Freddy's obsession with Laura is effecting her friendships as well, including her one with Doodle, who needs her now more than ever...

'Laura Dean Keeps Breaking Up with Me' is a graphic novel with a protagonist with a heavy heart. That bleeds into every gorgeous panel in black, white, and pink; capturing what it's like to be a teenager in love, and how it might effect themselves and others around them, darn near perfectly.

The book features many modern day issues, each handled so wonderfully I wanted to cry. They include abuse, teenage alcoholism, teenage depression and anxiety, married life (this concerns Freddy's parents -how adorable and supportive they are!), friendship (ever creeping and made more apparent and prominent as the story progresses), friendships possibly evolving into something more, and *spoiler* abortion *spoiler end*. Any homophobic behaviour is either implied or placed infrequently in dialogue on the sidelines.

The colour scheme could be emblematic of the Pride Flag, in part.

Fantastic diversity rep can't be overstated. Freddy is mixed-race, half-Asian/half-Caucasian; her friends Eric and Buddy, who are also a couple, are POC; as are her café coworkers; and her new friend Vi and her own sapphic, POC nightclub pals (one of whom, Mo, is implied to be nonbinary). The advice column that Freddy emails to throughout the comic, to an agony aunt Anna Vice, specifically helps queer people. Plus, not everyone is thin.
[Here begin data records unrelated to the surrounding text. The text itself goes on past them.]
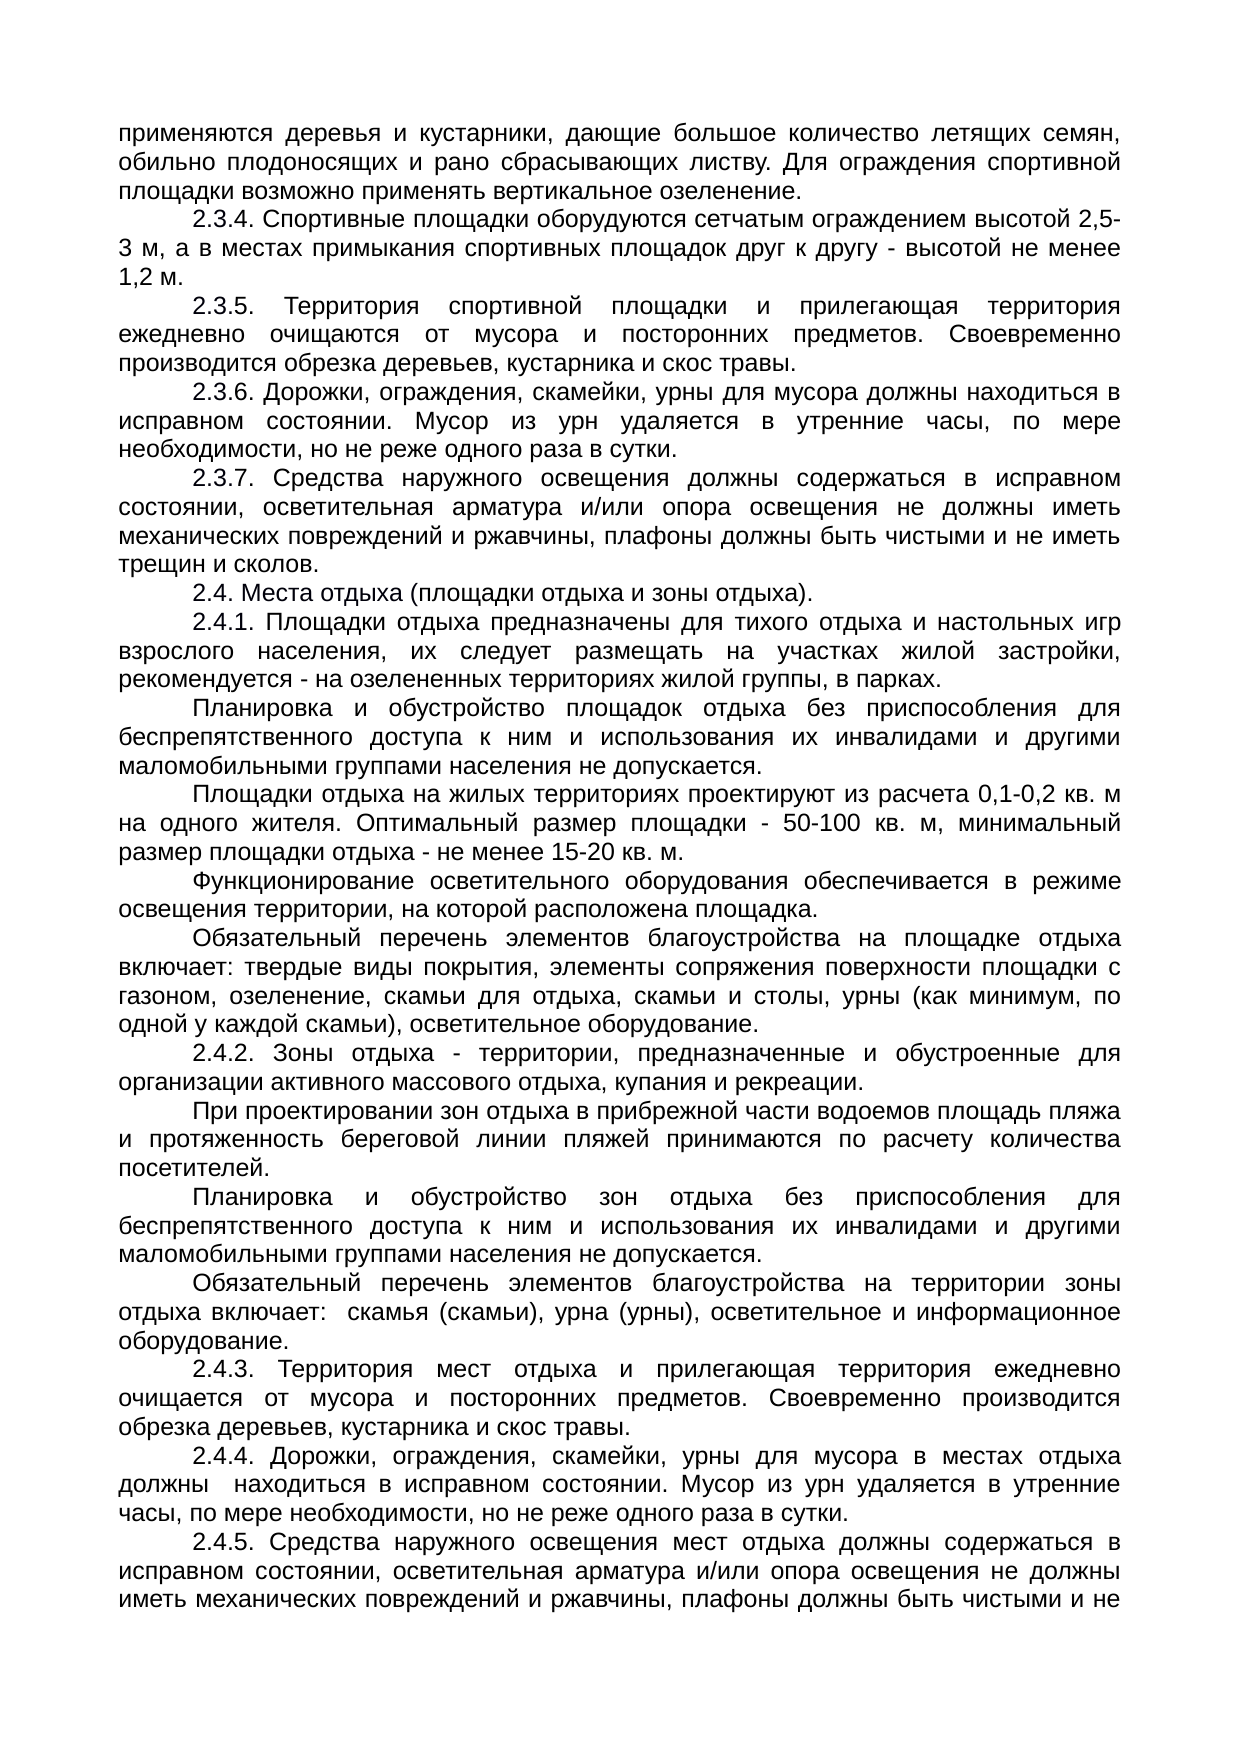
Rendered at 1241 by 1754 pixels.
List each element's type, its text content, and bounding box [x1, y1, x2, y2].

text 2.4. Места отдыха (площадки отдыха и зоны отдыха). [118, 578, 1122, 607]
text 2.4.5. Средства наружного освещения мест отдыха должны содержаться в исправном состоянии, осветительная арматура и/или опора освещения не должны иметь механических повреждений и ржавчины, плафоны должны быть чистыми и не [118, 1527, 1122, 1613]
text Обязательный перечень элементов благоустройства на территории зоны отдыха включает: скамья (скамьи), урна (урны), осветительное и информационное оборудование. [118, 1268, 1122, 1354]
text применяются деревья и кустарники, дающие большое количество летящих семян, обильно плодоносящих и рано сбрасывающих листву. Для ограждения спортивной площадки возможно применять вертикальное озеленение. [118, 118, 1122, 204]
text При проектировании зон отдыха в прибрежной части водоемов площадь пляжа и протяженность береговой линии пляжей принимаются по расчету количества посетителей. [118, 1096, 1122, 1182]
text 2.3.7. Средства наружного освещения должны содержаться в исправном состоянии, осветительная арматура и/или опора освещения не должны иметь механических повреждений и ржавчины, плафоны должны быть чистыми и не иметь трещин и сколов. [118, 463, 1122, 578]
text 2.3.4. Спортивные площадки оборудуются сетчатым ограждением высотой 2,5-3 м, а в местах примыкания спортивных площадок друг к другу - высотой не менее 1,2 м. [118, 204, 1122, 291]
text Функционирование осветительного оборудования обеспечивается в режиме освещения территории, на которой расположена площадка. [118, 866, 1122, 923]
text 2.4.3. Территория мест отдыха и прилегающая территория ежедневно очищается от мусора и посторонних предметов. Своевременно производится обрезка деревьев, кустарника и скос травы. [118, 1354, 1122, 1441]
text 2.4.2. Зоны отдыха - территории, предназначенные и обустроенные для организации активного массового отдыха, купания и рекреации. [118, 1038, 1122, 1096]
text Площадки отдыха на жилых территориях проектируют из расчета 0,1-0,2 кв. м на одного жителя. Оптимальный размер площадки - 50-100 кв. м, минимальный размер площадки отдыха - не менее 15-20 кв. м. [118, 779, 1122, 866]
text 2.3.5. Территория спортивной площадки и прилегающая территория ежедневно очищаются от мусора и посторонних предметов. Своевременно производится обрезка деревьев, кустарника и скос травы. [118, 291, 1122, 377]
text 2.3.6. Дорожки, ограждения, скамейки, урны для мусора должны находиться в исправном состоянии. Мусор из урн удаляется в утренние часы, по мере необходимости, но не реже одного раза в сутки. [118, 377, 1122, 463]
text Обязательный перечень элементов благоустройства на площадке отдыха включает: твердые виды покрытия, элементы сопряжения поверхности площадки с газоном, озеленение, скамьи для отдыха, скамьи и столы, урны (как минимум, по одной у каждой скамьи), осветительное оборудование. [118, 923, 1122, 1038]
text 2.4.4. Дорожки, ограждения, скамейки, урны для мусора в местах отдыха должны находиться в исправном состоянии. Мусор из урн удаляется в утренние часы, по мере необходимости, но не реже одного раза в сутки. [118, 1441, 1122, 1527]
text Планировка и обустройство площадок отдыха без приспособления для беспрепятственного доступа к ним и использования их инвалидами и другими маломобильными группами населения не допускается. [118, 693, 1122, 779]
text Планировка и обустройство зон отдыха без приспособления для беспрепятственного доступа к ним и использования их инвалидами и другими маломобильными группами населения не допускается. [118, 1182, 1122, 1268]
text 2.4.1. Площадки отдыха предназначены для тихого отдыха и настольных игр взрослого населения, их следует размещать на участках жилой застройки, рекомендуется - на озелененных территориях жилой группы, в парках. [118, 607, 1122, 693]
I can't recommend 'Laura Dean Keeps Breaking Up with Me' enough. It is life-reflecting and life-affirming. Along with everything else, the dialogue is also achingly realistic. It is helpful not only to teenagers but to anyone of any age, for love affects us unexpectedly and inadvertently in multifarious states no matter how mature we get. It is strong, hopeful and beautiful; it shouldn't have to be called life-changing, important or brave, yet it is, in the society and reality that we are living in.

Remember, in love, wanting/craving/addiction, and needing, are different. Which love hurts you and makes you feel bad about yourself, and which love makes you feel happy, secure, whole, equal and respected? Which is better for you?

Bless you, Mariko Tamaki. You are a blazing, shooting star on the horizon in the comics industry.